══ RECORDS TO PROCESS ══
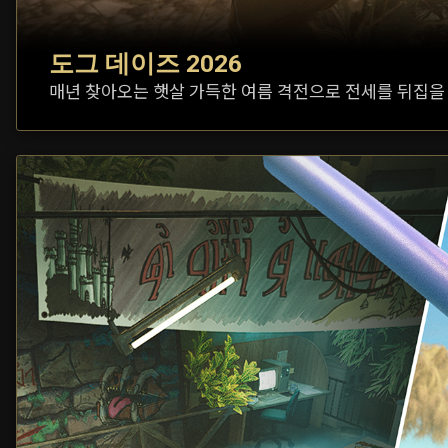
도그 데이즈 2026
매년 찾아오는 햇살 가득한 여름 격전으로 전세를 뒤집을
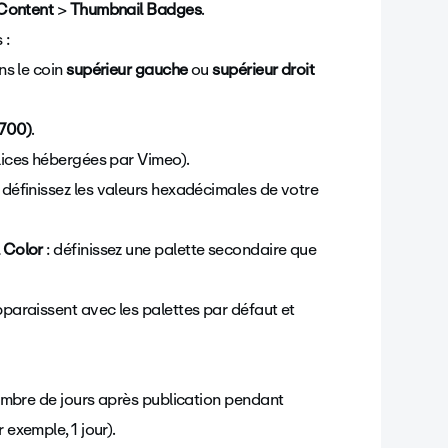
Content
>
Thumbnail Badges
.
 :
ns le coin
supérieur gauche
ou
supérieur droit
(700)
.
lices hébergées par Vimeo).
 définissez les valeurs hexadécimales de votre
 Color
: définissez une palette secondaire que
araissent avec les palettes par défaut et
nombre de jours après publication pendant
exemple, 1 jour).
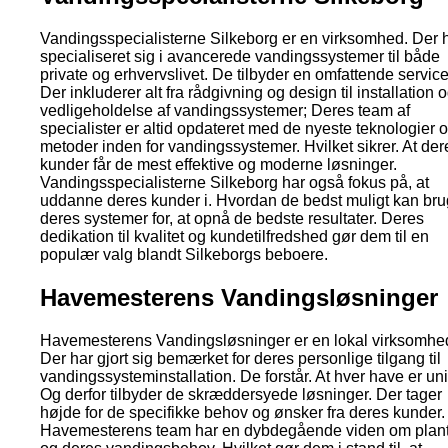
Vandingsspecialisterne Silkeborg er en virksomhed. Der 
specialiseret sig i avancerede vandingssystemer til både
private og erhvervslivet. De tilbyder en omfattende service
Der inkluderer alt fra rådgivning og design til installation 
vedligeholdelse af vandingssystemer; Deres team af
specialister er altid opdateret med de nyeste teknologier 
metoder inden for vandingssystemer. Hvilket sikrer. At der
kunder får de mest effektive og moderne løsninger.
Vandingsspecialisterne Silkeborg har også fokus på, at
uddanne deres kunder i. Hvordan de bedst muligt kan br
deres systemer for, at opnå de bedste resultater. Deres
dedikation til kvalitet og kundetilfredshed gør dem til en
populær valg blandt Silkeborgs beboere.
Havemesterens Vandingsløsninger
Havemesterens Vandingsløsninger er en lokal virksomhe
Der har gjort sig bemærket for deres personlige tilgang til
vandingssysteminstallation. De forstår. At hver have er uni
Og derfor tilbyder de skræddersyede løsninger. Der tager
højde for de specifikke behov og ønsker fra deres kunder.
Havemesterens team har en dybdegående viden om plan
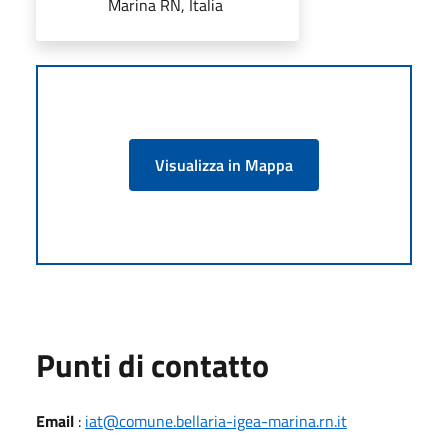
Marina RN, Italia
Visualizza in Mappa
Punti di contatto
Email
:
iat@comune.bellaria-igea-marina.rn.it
═══
**PROMPT**
Could you write out the whole listing exactly, skipping every picture?

**WRITTEN SOLUTION**
도그 데이즈 2026
매년 찾아오는 햇살 가득한 여름 격전으로 전세를 뒤집을
Content
>
Thumbnail Badges
.
 :
ns le coin
supérieur gauche
ou
supérieur droit
(700)
.
lices hébergées par Vimeo).
 définissez les valeurs hexadécimales de votre
 Color
: définissez une palette secondaire que
araissent avec les palettes par défaut et
nombre de jours après publication pendant
exemple, 1 jour).
Vandingsspecialisterne Silkeborg er en virksomhed. Der 
specialiseret sig i avancerede vandingssystemer til både
private og erhvervslivet. De tilbyder en omfattende service
Der inkluderer alt fra rådgivning og design til installation 
vedligeholdelse af vandingssystemer; Deres team af
specialister er altid opdateret med de nyeste teknologier 
metoder inden for vandingssystemer. Hvilket sikrer. At der
kunder får de mest effektive og moderne løsninger.
Vandingsspecialisterne Silkeborg har også fokus på, at
uddanne deres kunder i. Hvordan de bedst muligt kan br
deres systemer for, at opnå de bedste resultater. Deres
dedikation til kvalitet og kundetilfredshed gør dem til en
populær valg blandt Silkeborgs beboere.
Havemesterens Vandingsløsninger
Havemesterens Vandingsløsninger er en lokal virksomhe
Der har gjort sig bemærket for deres personlige tilgang til
vandingssysteminstallation. De forstår. At hver have er uni
Og derfor tilbyder de skræddersyede løsninger. Der tager
højde for de specifikke behov og ønsker fra deres kunder.
Havemesterens team har en dybdegående viden om plan
Marina RN, Italia
Visualizza in Mappa
Punti di contatto
Email
:
iat@comune.bellaria-igea-marina.rn.it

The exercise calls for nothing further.